● **What the task requires**:
Write out the material word for word, starting at its first line and ending at the line that contains "nepostradatelnému vybavení pro", with that line included.

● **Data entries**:
=== Section Start ===
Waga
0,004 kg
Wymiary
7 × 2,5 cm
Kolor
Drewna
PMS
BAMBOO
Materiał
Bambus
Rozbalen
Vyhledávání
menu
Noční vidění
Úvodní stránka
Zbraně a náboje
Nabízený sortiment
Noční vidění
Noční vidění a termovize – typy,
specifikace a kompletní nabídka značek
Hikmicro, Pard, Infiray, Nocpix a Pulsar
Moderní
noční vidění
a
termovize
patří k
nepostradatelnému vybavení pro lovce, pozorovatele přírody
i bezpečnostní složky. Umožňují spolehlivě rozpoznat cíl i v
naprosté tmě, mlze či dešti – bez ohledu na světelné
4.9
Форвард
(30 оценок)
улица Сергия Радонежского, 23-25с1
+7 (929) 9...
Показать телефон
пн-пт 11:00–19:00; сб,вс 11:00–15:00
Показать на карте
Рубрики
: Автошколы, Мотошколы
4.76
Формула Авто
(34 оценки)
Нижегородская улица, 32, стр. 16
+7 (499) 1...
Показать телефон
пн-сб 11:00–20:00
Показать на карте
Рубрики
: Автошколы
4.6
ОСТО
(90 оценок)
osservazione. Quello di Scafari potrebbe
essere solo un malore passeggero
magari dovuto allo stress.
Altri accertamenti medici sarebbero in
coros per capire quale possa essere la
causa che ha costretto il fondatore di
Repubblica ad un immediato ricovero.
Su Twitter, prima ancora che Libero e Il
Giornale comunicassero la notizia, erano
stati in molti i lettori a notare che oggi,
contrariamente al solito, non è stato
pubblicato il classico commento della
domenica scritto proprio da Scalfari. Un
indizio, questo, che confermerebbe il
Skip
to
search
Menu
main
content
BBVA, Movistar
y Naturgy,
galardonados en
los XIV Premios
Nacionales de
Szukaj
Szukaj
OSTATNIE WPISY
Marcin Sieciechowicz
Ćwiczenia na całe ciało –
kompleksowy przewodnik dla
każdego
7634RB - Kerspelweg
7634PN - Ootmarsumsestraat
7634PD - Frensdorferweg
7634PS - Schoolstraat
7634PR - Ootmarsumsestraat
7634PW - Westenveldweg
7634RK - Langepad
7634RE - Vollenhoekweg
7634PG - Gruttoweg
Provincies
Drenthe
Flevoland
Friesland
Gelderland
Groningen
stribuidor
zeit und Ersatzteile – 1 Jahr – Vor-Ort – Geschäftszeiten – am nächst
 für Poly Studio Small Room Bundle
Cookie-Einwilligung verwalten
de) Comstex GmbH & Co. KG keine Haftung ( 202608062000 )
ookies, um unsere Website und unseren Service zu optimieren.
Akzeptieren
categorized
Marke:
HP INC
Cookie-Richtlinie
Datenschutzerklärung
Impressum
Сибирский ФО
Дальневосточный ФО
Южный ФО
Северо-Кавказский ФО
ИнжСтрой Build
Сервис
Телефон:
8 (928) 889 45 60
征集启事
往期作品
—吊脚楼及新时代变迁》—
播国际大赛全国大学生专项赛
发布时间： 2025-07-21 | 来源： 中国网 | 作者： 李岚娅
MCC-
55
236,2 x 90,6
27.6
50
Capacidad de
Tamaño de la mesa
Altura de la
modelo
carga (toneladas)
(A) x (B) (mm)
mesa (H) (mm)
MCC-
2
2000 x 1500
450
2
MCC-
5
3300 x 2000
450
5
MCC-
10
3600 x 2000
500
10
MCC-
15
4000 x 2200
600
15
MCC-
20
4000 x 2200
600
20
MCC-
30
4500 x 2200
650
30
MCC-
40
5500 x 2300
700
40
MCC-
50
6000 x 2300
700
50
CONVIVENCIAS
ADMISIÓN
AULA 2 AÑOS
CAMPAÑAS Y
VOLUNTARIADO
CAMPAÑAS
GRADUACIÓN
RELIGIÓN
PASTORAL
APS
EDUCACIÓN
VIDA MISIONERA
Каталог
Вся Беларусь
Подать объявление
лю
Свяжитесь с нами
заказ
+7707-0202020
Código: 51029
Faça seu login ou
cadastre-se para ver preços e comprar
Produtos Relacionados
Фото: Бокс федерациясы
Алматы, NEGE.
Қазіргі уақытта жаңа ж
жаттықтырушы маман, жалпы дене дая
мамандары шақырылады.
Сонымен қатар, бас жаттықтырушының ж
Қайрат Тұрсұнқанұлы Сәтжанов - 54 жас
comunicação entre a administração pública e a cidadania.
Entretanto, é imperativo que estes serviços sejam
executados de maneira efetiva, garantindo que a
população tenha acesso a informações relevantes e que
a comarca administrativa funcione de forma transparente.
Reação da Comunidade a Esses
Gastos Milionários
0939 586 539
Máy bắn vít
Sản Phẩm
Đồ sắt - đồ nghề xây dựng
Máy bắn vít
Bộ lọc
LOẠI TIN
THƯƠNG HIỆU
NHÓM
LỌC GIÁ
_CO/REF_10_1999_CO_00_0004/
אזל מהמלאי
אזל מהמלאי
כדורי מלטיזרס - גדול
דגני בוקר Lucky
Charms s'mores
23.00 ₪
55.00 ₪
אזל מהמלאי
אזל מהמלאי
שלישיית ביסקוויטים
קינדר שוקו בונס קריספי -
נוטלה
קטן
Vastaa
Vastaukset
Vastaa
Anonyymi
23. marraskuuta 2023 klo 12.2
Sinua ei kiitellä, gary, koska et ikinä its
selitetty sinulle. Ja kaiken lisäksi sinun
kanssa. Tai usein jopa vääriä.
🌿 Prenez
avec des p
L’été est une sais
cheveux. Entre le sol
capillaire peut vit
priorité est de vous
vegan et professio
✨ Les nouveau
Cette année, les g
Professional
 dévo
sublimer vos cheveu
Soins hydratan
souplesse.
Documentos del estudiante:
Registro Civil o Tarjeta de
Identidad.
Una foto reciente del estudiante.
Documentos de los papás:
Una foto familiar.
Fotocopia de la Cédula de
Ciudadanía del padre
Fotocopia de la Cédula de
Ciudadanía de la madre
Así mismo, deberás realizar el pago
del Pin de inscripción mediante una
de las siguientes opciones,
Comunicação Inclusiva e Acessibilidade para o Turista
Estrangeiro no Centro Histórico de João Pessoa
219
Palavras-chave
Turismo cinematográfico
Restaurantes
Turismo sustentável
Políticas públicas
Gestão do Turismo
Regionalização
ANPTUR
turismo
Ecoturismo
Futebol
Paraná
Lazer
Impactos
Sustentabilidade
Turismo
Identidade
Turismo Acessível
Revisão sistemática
=== Section End ===
● **Output for this exercise**:
Waga
0,004 kg
Wymiary
7 × 2,5 cm
Kolor
Drewna
PMS
BAMBOO
Materiał
Bambus
Rozbalen
Vyhledávání
menu
Noční vidění
Úvodní stránka
Zbraně a náboje
Nabízený sortiment
Noční vidění
Noční vidění a termovize – typy,
specifikace a kompletní nabídka značek
Hikmicro, Pard, Infiray, Nocpix a Pulsar
Moderní
noční vidění
a
termovize
patří k
nepostradatelnému vybavení pro lovce, pozorovatele přírody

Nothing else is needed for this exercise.